**EXERCISE INSTRUCTIONS:** Copy out the items word for word, starting at the first line and ending at the line that contains "exposure: exposure 1.25", with both of those lines included.

------ DATA FOR THIS EXERCISE ------

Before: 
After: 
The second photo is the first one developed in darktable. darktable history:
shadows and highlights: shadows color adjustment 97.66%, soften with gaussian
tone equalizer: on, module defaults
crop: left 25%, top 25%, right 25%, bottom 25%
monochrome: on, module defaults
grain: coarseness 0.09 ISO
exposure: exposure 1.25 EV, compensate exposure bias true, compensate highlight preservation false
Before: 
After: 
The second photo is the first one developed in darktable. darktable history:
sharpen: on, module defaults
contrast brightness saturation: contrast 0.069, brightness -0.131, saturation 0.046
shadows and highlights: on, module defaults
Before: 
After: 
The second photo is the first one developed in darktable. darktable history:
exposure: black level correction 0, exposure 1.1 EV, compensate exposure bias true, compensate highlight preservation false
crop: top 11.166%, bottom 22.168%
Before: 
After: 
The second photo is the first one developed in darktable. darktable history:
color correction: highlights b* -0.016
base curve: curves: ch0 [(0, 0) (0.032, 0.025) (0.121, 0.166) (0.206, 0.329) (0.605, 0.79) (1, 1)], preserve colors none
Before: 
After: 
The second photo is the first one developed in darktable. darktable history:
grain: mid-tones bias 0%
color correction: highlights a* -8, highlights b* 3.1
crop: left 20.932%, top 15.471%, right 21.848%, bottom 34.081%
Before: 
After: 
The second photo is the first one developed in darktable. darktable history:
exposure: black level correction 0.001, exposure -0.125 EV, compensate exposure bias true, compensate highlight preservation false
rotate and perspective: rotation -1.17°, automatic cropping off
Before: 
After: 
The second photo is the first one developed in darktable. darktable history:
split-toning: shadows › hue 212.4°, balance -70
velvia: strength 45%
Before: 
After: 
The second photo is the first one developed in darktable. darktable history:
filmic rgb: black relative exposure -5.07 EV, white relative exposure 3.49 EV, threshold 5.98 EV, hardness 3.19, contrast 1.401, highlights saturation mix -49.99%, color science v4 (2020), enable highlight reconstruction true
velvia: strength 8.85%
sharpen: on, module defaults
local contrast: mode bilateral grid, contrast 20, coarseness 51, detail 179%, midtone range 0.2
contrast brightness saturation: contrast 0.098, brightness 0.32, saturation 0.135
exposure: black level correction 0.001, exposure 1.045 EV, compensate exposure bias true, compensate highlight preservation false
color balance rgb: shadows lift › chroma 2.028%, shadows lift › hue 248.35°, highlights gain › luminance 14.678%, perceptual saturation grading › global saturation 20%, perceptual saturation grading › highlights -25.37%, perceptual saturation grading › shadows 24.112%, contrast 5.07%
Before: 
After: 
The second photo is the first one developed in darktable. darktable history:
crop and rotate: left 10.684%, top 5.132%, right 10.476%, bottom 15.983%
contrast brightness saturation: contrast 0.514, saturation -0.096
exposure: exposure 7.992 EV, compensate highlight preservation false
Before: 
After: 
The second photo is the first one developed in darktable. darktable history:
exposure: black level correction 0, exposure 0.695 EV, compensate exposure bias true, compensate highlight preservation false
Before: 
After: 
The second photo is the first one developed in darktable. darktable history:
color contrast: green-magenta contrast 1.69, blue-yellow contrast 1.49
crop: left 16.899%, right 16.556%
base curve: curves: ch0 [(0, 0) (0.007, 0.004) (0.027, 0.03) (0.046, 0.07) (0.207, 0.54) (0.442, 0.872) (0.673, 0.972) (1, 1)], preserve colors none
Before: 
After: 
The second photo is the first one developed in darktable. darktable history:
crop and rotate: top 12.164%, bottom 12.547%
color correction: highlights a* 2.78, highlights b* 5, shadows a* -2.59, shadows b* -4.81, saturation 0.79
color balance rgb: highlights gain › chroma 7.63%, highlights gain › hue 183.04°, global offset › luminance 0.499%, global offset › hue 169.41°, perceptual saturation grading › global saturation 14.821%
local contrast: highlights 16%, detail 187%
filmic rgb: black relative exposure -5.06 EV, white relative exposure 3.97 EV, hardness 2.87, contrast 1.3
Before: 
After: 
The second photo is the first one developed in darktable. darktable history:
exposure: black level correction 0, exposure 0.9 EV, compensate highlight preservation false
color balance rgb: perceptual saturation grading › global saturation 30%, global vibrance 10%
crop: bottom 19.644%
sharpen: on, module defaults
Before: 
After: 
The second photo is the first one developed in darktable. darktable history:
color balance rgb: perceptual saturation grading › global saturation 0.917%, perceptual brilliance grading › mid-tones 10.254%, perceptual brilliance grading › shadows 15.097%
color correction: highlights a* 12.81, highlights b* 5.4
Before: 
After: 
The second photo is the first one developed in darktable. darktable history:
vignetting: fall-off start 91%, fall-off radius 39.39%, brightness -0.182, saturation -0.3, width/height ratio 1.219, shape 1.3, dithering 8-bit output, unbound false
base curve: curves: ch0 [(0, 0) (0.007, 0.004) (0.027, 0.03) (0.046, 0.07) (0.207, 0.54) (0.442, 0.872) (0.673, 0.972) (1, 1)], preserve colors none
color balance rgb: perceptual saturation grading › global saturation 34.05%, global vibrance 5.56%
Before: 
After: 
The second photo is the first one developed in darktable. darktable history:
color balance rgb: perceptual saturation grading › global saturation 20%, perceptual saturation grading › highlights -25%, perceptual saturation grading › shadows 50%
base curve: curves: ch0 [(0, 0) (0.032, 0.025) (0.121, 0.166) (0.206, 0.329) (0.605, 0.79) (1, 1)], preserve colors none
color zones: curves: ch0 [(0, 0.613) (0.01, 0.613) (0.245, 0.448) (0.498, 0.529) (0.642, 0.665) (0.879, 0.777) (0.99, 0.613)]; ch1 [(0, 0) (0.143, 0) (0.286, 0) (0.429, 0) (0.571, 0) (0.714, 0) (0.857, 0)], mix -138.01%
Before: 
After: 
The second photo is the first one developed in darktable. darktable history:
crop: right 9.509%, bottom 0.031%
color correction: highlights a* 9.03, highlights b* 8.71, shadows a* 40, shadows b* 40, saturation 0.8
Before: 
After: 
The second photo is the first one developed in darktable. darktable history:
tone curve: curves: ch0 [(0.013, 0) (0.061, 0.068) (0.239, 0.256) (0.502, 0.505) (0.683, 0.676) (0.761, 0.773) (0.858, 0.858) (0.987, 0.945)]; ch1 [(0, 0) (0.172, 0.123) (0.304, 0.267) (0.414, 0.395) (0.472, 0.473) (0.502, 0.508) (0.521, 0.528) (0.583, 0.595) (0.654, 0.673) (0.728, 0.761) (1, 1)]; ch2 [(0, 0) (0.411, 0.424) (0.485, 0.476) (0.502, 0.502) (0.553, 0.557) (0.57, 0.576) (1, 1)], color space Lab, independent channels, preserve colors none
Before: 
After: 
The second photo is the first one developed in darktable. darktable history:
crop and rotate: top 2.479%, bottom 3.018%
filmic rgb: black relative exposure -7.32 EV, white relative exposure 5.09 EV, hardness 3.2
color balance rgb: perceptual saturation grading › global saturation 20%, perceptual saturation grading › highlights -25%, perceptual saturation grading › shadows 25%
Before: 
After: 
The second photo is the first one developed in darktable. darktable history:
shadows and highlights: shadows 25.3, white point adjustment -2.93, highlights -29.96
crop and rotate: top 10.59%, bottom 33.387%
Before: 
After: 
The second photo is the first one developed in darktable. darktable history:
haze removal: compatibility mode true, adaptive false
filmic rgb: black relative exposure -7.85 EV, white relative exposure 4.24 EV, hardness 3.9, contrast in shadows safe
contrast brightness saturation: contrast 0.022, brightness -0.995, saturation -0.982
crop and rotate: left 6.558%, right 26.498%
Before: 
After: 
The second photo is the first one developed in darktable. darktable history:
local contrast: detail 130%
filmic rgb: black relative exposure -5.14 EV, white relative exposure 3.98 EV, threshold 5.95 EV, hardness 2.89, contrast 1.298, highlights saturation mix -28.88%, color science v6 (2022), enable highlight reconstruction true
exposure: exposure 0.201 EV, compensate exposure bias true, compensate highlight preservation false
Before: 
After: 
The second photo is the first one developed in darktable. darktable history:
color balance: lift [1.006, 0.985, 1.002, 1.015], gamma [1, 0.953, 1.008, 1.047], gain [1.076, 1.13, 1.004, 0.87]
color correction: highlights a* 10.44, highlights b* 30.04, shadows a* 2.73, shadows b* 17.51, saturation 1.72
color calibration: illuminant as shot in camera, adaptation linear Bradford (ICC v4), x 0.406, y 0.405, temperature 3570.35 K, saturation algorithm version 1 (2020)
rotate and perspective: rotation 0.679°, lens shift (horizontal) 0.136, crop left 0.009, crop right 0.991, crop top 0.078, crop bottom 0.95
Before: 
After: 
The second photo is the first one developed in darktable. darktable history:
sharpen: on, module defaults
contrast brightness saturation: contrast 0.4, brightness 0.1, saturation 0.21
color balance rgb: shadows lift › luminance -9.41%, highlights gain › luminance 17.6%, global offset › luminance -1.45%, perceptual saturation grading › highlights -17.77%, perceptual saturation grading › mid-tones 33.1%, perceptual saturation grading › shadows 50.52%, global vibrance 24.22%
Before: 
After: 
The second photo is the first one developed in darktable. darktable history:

------

**RESPONSE TO THE EXERCISE:**
Before: 
After: 
The second photo is the first one developed in darktable. darktable history:
shadows and highlights: shadows color adjustment 97.66%, soften with gaussian
tone equalizer: on, module defaults
crop: left 25%, top 25%, right 25%, bottom 25%
monochrome: on, module defaults
grain: coarseness 0.09 ISO
exposure: exposure 1.25 EV, compensate exposure bias true, compensate highlight preservation false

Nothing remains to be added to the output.